## Task item
Search the records below for the string "nodes" and copy each line where it turns up.

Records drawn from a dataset
Start of Block

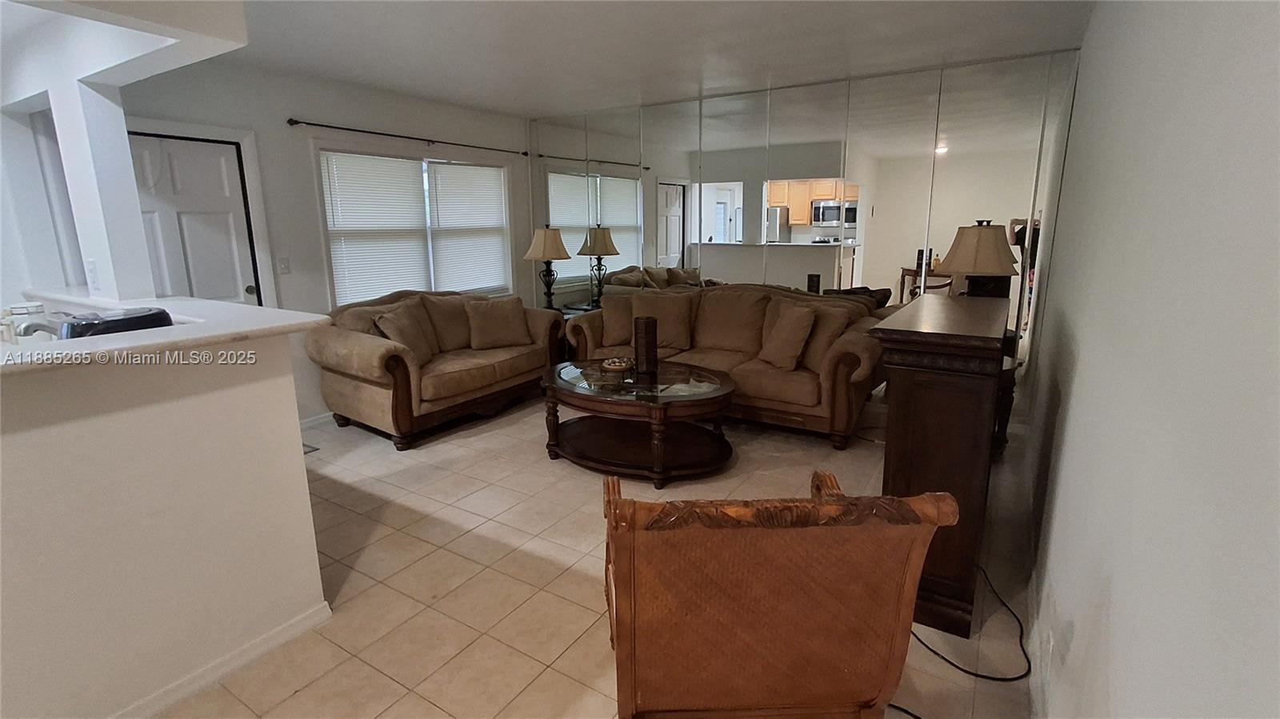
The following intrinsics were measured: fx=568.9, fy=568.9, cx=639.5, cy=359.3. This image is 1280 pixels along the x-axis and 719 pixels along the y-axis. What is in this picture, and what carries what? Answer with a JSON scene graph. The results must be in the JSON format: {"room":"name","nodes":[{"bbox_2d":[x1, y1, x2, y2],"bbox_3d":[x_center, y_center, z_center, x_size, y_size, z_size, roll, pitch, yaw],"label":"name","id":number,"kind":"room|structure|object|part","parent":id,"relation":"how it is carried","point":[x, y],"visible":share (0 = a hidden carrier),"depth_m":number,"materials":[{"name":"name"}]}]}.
{"room":"living room","nodes":[
{"label":"living room","id":0,"kind":"room"},
{"bbox_2d":[0,328,327,718],"bbox_3d":[-1.821,0.649,1.264,0.154,1.105,2.162,8,15,31],"label":"half wall","id":1,"kind":"structure","parent":0,"point":[290,474],"depth_m":1.68,"materials":[{"name":"white paint"}]},
{"bbox_2d":[0,292,325,375],"bbox_3d":[-2.042,-0.083,1.811,1.677,0.039,1.458,8,15,31],"label":"countertop","id":2,"kind":"structure","parent":1,"relation":"attached to","point":[177,332],"depth_m":1.75,"materials":[{"name":"white stone"}]},
{"bbox_2d":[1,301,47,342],"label":"faucet","id":3,"kind":"object","parent":2,"relation":"on","point":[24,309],"visible":0.68,"depth_m":2.17,"materials":[{"name":"silver"}]},
{"bbox_2d":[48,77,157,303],"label":"column","id":4,"kind":"structure","parent":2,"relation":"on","point":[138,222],"depth_m":2.44,"materials":[{"name":"white paint"}]},
{"bbox_2d":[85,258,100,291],"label":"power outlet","id":5,"kind":"object","parent":4,"relation":"attached to","point":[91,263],"visible":0.98,"depth_m":2.47,"materials":[{"name":"white plastic"}]},
{"bbox_2d":[58,307,175,338],"bbox_3d":[-1.780,-0.067,1.943,0.232,0.213,0.286,8,15,31],"label":"black appliance","id":6,"kind":"object","parent":2,"relation":"on","point":[144,316],"visible":0.42,"depth_m":1.85,"materials":[{"name":"black plastic"}]},
{"bbox_2d":[105,599,335,718],"bbox_3d":[-1.840,1.179,1.230,0.086,0.078,2.418,8,15,31],"label":"baseboard","id":7,"kind":"structure","parent":1,"relation":"attached to","point":[281,640],"depth_m":1.88,"materials":[{"name":"white paint"}]},
{"bbox_2d":[104,56,533,426],"bbox_3d":[-2.225,-0.845,4.583,0.154,2.521,4.001,8,15,31],"label":"window wall","id":8,"kind":"structure","parent":0,"point":[258,129],"depth_m":4.10,"materials":[{"name":"white paint"}]},
{"bbox_2d":[128,132,259,304],"bbox_3d":[-2.869,-0.369,3.646,0.130,1.959,0.763,8,15,31],"label":"door","id":9,"kind":"structure","parent":8,"relation":"in","point":[214,147],"depth_m":3.63,"materials":[{"name":"white paint"}]},
{"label":"doorknob","id":10,"kind":"part","parent":9,"relation":"part of","materials":[{"name":"metal"}]},
{"bbox_2d":[276,256,291,274],"bbox_3d":[-2.533,-0.671,4.049,0.015,0.118,0.071,8,15,31],"label":"light switch","id":11,"kind":"object","parent":8,"relation":"attached to","point":[286,268],"visible":0.97,"depth_m":4.05,"materials":[{"name":"white plastic"}]},
{"bbox_2d":[297,411,334,430],"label":"baseboard","id":12,"kind":"structure","parent":8,"relation":"attached to","point":[322,416],"depth_m":4.28,"materials":[{"name":"white paint"}]},
{"bbox_2d":[286,116,527,155],"bbox_3d":[-1.794,-1.836,4.773,0.114,0.056,2.222,8,15,31],"label":"curtain rod","id":13,"kind":"object","parent":8,"relation":"attached to","point":[297,122],"visible":0.98,"depth_m":4.45,"materials":[{"name":"metal"}]},
{"bbox_2d":[315,143,515,304],"bbox_3d":[-1.852,-1.111,5.039,0.165,1.378,1.914,8,15,31],"label":"window","id":14,"kind":"structure","parent":8,"relation":"in","point":[503,172],"depth_m":4.89,"materials":[{"name":"white glass"}]},
{"bbox_2d":[320,149,432,305],"bbox_3d":[-2.089,-1.036,4.616,0.053,1.179,0.848,8,15,31],"label":"window blind","id":15,"kind":"object","parent":14,"relation":"attached to","point":[415,261],"visible":0.89,"depth_m":4.56,"materials":[{"name":"white plastic"}]},
{"bbox_2d":[427,160,507,293],"bbox_3d":[-1.600,-1.225,5.384,0.051,1.180,0.857,8,15,31],"label":"window blind","id":16,"kind":"object","parent":14,"relation":"attached to","point":[443,179],"visible":0.92,"depth_m":5.34,"materials":[{"name":"white plastic"}]},
{"bbox_2d":[22,0,1092,116],"bbox_3d":[-0.962,-1.620,2.139,5.072,0.109,7.218,8,15,31],"label":"ceiling","id":17,"kind":"structure","parent":0,"point":[750,12],"depth_m":3.33,"materials":[{"name":"white paint"}]},
{"bbox_2d":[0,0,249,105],"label":"ceiling soffit","id":18,"kind":"object","parent":17,"relation":"attached to","point":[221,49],"visible":0.98,"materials":[{"name":"white paint"}]},
{"bbox_2d":[144,389,1042,718],"bbox_3d":[-1.152,0.963,2.507,4.850,0.100,7.351,8,15,31],"label":"tile floor","id":19,"kind":"structure","parent":0,"point":[336,549],"depth_m":2.42,"materials":[{"name":"beige tile"}]},
{"bbox_2d":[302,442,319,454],"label":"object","id":20,"kind":"object","parent":19,"relation":"in","point":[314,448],"visible":0.12,"depth_m":3.83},
{"bbox_2d":[309,287,564,450],"bbox_3d":[-1.536,-0.051,4.536,0.918,0.958,1.886,8,15,31],"label":"loveseat","id":21,"kind":"object","parent":19,"relation":"on","point":[359,338],"visible":0.77,"depth_m":4.09,"materials":[{"name":"brown fabric"}]},
{"bbox_2d":[374,304,437,364],"bbox_3d":[-1.704,-0.165,4.148,0.256,0.416,0.474,1,13,7],"label":"throw pillow","id":22,"kind":"object","parent":21,"relation":"on","point":[399,322],"visible":0.81,"depth_m":4.07,"materials":[{"name":"beige fabric"}]},
{"bbox_2d":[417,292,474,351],"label":"throw pillow","id":23,"kind":"object","parent":21,"relation":"on","point":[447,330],"visible":0.68,"depth_m":4.53,"materials":[{"name":"beige fabric"}]},
{"bbox_2d":[464,296,531,349],"bbox_3d":[-1.166,-0.307,4.686,0.512,0.405,0.251,-7,15,-27],"label":"throw pillow","id":24,"kind":"object","parent":21,"relation":"on","point":[487,316],"visible":1,"depth_m":4.61,"materials":[{"name":"fabric"}]},
{"bbox_2d":[548,304,589,360],"bbox_3d":[-0.896,-0.151,5.620,0.540,0.649,0.569,8,15,31],"label":"end table","id":25,"kind":"object","parent":19,"relation":"on","point":[563,314],"visible":0.16,"depth_m":5.57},
{"bbox_2d":[524,225,571,308],"bbox_3d":[-0.900,-0.878,5.566,0.425,0.827,0.420,8,15,31],"label":"table lamp","id":26,"kind":"object","parent":25,"relation":"on","point":[542,242],"visible":0.98,"depth_m":5.43,"materials":[{"name":"metal"}]},
{"bbox_2d":[539,359,739,486],"bbox_3d":[-0.029,0.375,3.673,1.384,0.502,0.959,8,15,31],"label":"coffee table","id":27,"kind":"object","parent":19,"relation":"on","point":[723,389],"visible":0.98,"depth_m":3.45,"materials":[{"name":"brown wood"}]},
{"bbox_2d":[600,356,634,373],"bbox_3d":[-0.146,0.042,3.667,0.227,0.073,0.229,8,15,31],"label":"decorative bowl","id":28,"kind":"object","parent":27,"relation":"on","point":[612,366],"visible":1,"depth_m":3.61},
{"bbox_2d":[632,314,659,375],"bbox_3d":[0.037,-0.095,3.690,0.143,0.351,0.142,8,15,31],"label":"candle holder","id":29,"kind":"object","parent":27,"relation":"on","point":[646,325],"visible":1,"depth_m":3.63,"materials":[{"name":"brown"}]},
{"bbox_2d":[564,284,886,448],"bbox_3d":[0.614,-0.074,4.526,2.447,0.969,0.922,8,15,31],"label":"sofa","id":30,"kind":"object","parent":19,"relation":"on","point":[850,357],"visible":0.66,"depth_m":4.16,"materials":[{"name":"brown fabric"}]},
{"bbox_2d":[597,294,636,350],"bbox_3d":[-0.112,-0.337,4.819,0.513,0.422,0.240,-1,13,-4],"label":"throw pillow","id":31,"kind":"object","parent":30,"relation":"on","point":[614,302],"visible":0.77,"depth_m":4.74,"materials":[{"name":"fabric"}]},
{"bbox_2d":[632,293,695,353],"bbox_3d":[0.185,-0.310,4.638,0.553,0.445,0.265,5,14,21],"label":"throw pillow","id":32,"kind":"object","parent":30,"relation":"on","point":[677,327],"visible":0.84,"depth_m":4.54,"materials":[{"name":"fabric"}]},
{"bbox_2d":[756,301,818,370],"bbox_3d":[1.025,-0.168,4.009,0.250,0.432,0.463,-6,14,-21],"label":"throw pillow","id":33,"kind":"object","parent":30,"relation":"on","point":[792,322],"visible":0.99,"depth_m":3.90,"materials":[{"name":"fabric"}]},
{"bbox_2d":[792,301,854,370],"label":"throw pillow","id":34,"kind":"object","parent":30,"relation":"on","point":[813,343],"visible":0.65,"depth_m":3.91,"materials":[{"name":"fabric"}]},
{"bbox_2d":[603,465,952,718],"bbox_3d":[0.256,0.658,1.534,0.721,0.923,0.748,-1,13,-2],"label":"armchair","id":35,"kind":"object","parent":19,"relation":"on","point":[846,699],"visible":0.99,"depth_m":1.21,"materials":[{"name":"brown wood"}]},
{"bbox_2d":[868,293,1010,637],"bbox_3d":[1.304,0.332,2.483,0.381,1.108,1.235,8,15,31],"label":"wooden cabinet","id":36,"kind":"object","parent":19,"relation":"on","point":[966,471],"visible":0.81,"depth_m":1.99,"materials":[{"name":"brown wood"}]},
{"bbox_2d":[910,565,1029,684],"bbox_3d":[1.157,0.857,2.099,0.466,0.353,0.636,8,15,31],"label":"power cord","id":37,"kind":"object","parent":19,"relation":"on","point":[994,679],"visible":0.69,"depth_m":1.90,"materials":[{"name":"black plastic"}]},
{"bbox_2d":[990,352,1019,458],"bbox_3d":[2.098,0.287,3.682,0.541,0.620,0.542,8,15,31],"label":"side table","id":38,"kind":"object","parent":19,"relation":"on","point":[1012,373],"visible":0.21,"depth_m":3.44,"materials":[{"name":"brown wood"}]},
{"bbox_2d":[940,220,1021,300],"bbox_3d":[2.057,-0.439,3.498,0.429,0.821,0.431,8,15,31],"label":"table lamp","id":39,"kind":"object","parent":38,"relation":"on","point":[966,238],"visible":0.8,"depth_m":3.34,"materials":[{"name":"beige fabric"}]},
{"bbox_2d":[528,49,1078,418],"bbox_3d":[0.891,-0.954,4.947,4.572,2.530,0.156,8,15,31],"label":"mirrored wall","id":40,"kind":"structure","parent":0,"point":[723,108],"depth_m":4.34,"materials":[{"name":"mirror"}]},
{"bbox_2d":[1018,0,1279,718],"bbox_3d":[0.996,-0.013,1.034,0.146,2.477,7.057,8,15,31],"label":"right wall","id":41,"kind":"structure","parent":0,"point":[1082,354],"depth_m":0.95,"materials":[{"name":"white paint"}]},
{"bbox_2d":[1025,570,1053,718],"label":"baseboard","id":42,"kind":"structure","parent":41,"relation":"attached to","point":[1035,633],"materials":[{"name":"white paint"}]},
{"bbox_2d":[1041,625,1055,674],"bbox_3d":[1.137,0.817,1.590,0.008,0.121,0.072,8,15,31],"label":"wall socket","id":43,"kind":"object","parent":41,"relation":"attached to","point":[1047,649],"visible":0.98,"depth_m":1.57,"materials":[{"name":"white plastic"}]}
]}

End of Block

## Your response
The following intrinsics were measured: fx=568.9, fy=568.9, cx=639.5, cy=359.3. This image is 1280 pixels along the x-axis and 719 pixels along the y-axis. What is in this picture, and what carries what? Answer with a JSON scene graph. The results must be in the JSON format: {"room":"name","nodes":[{"bbox_2d":[x1, y1, x2, y2],"bbox_3d":[x_center, y_center, z_center, x_size, y_size, z_size, roll, pitch, yaw],"label":"name","id":number,"kind":"room|structure|object|part","parent":id,"relation":"how it is carried","point":[x, y],"visible":share (0 = a hidden carrier),"depth_m":number,"materials":[{"name":"name"}]}]}.
{"room":"living room","nodes":[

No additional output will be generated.